*What is expected*
When you return the data, keep each character exactly as it appears.

——————————

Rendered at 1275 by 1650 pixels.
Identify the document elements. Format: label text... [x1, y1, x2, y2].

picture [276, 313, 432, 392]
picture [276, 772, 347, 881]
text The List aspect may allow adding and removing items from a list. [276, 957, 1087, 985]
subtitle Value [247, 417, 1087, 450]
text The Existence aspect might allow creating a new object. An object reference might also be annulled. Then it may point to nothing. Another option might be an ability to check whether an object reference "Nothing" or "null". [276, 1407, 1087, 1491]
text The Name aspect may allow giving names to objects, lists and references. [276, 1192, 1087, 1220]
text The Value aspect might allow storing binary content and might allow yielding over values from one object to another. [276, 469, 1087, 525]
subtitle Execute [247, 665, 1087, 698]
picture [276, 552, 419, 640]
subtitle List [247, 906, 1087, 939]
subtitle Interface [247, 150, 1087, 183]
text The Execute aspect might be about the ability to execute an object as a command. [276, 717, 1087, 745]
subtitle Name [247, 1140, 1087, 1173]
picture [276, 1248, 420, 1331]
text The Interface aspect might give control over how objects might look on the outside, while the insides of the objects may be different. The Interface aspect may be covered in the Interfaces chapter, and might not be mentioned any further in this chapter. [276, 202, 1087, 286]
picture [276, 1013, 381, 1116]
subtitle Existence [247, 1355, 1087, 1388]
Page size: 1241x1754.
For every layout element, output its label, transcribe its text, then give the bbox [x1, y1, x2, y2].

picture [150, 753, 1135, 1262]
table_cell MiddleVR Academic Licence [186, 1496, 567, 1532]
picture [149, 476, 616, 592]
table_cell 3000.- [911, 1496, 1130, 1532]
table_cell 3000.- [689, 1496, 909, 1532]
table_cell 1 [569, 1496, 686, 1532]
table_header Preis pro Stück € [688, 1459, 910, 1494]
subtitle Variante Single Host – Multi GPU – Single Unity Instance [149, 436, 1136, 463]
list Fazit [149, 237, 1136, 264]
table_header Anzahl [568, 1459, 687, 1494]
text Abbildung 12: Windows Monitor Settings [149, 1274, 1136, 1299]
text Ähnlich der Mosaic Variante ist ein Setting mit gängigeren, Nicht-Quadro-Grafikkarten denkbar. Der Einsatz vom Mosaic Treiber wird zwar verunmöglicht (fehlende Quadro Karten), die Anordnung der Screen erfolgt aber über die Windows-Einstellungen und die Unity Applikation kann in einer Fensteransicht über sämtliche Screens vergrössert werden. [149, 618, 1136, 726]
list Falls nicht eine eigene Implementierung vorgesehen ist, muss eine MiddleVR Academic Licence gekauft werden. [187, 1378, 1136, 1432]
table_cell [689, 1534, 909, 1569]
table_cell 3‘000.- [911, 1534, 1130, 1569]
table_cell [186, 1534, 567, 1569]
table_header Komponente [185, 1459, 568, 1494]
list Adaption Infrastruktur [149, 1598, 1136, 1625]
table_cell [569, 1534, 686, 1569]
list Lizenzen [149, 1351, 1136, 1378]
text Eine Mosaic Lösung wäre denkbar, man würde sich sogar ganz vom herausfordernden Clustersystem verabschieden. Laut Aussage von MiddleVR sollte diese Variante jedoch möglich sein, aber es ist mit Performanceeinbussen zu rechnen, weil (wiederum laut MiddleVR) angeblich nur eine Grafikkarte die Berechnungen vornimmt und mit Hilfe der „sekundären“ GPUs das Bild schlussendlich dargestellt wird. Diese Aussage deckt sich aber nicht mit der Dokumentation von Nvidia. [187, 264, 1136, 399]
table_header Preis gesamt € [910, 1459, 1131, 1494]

——————————

*Result*
Rendered at 1275 by 1650 pixels.
Identify the document elements. Format: label text... [x1, y1, x2, y2].

picture [276, 313, 432, 392]
picture [276, 772, 347, 881]
text The List aspect may allow adding and removing items from a list. [276, 957, 1087, 985]
subtitle Value [247, 417, 1087, 450]
text The Existence aspect might allow creating a new object. An object reference might also be annulled. Then it may point to nothing. Another option might be an ability to check whether an object reference "Nothing" or "null". [276, 1407, 1087, 1491]
text The Name aspect may allow giving names to objects, lists and references. [276, 1192, 1087, 1220]
text The Value aspect might allow storing binary content and might allow yielding over values from one object to another. [276, 469, 1087, 525]
subtitle Execute [247, 665, 1087, 698]
picture [276, 552, 419, 640]
subtitle List [247, 906, 1087, 939]
subtitle Interface [247, 150, 1087, 183]
text The Execute aspect might be about the ability to execute an object as a command. [276, 717, 1087, 745]
subtitle Name [247, 1140, 1087, 1173]
picture [276, 1248, 420, 1331]
text The Interface aspect might give control over how objects might look on the outside, while the insides of the objects may be different. The Interface aspect may be covered in the Interfaces chapter, and might not be mentioned any further in this chapter. [276, 202, 1087, 286]
picture [276, 1013, 381, 1116]
subtitle Existence [247, 1355, 1087, 1388]
Page size: 1241x1754.
For every layout element, output its label, transcribe its text, then give the bbox [x1, y1, x2, y2].

picture [150, 753, 1135, 1262]
table_cell MiddleVR Academic Licence [186, 1496, 567, 1532]
picture [149, 476, 616, 592]
table_cell 3000.- [911, 1496, 1130, 1532]
table_cell 3000.- [689, 1496, 909, 1532]
table_cell 1 [569, 1496, 686, 1532]
table_header Preis pro Stück € [688, 1459, 910, 1494]
subtitle Variante Single Host – Multi GPU – Single Unity Instance [149, 436, 1136, 463]
list Fazit [149, 237, 1136, 264]
table_header Anzahl [568, 1459, 687, 1494]
text Abbildung 12: Windows Monitor Settings [149, 1274, 1136, 1299]
text Ähnlich der Mosaic Variante ist ein Setting mit gängigeren, Nicht-Quadro-Grafikkarten denkbar. Der Einsatz vom Mosaic Treiber wird zwar verunmöglicht (fehlende Quadro Karten), die Anordnung der Screen erfolgt aber über die Windows-Einstellungen und die Unity Applikation kann in einer Fensteransicht über sämtliche Screens vergrössert werden. [149, 618, 1136, 726]
list Falls nicht eine eigene Implementierung vorgesehen ist, muss eine MiddleVR Academic Licence gekauft werden. [187, 1378, 1136, 1432]
table_cell [689, 1534, 909, 1569]
table_cell 3‘000.- [911, 1534, 1130, 1569]
table_cell [186, 1534, 567, 1569]
table_header Komponente [185, 1459, 568, 1494]
list Adaption Infrastruktur [149, 1598, 1136, 1625]
table_cell [569, 1534, 686, 1569]
list Lizenzen [149, 1351, 1136, 1378]
text Eine Mosaic Lösung wäre denkbar, man würde sich sogar ganz vom herausfordernden Clustersystem verabschieden. Laut Aussage von MiddleVR sollte diese Variante jedoch möglich sein, aber es ist mit Performanceeinbussen zu rechnen, weil (wiederum laut MiddleVR) angeblich nur eine Grafikkarte die Berechnungen vornimmt und mit Hilfe der „sekundären“ GPUs das Bild schlussendlich dargestellt wird. Diese Aussage deckt sich aber nicht mit der Dokumentation von Nvidia. [187, 264, 1136, 399]
table_header Preis gesamt € [910, 1459, 1131, 1494]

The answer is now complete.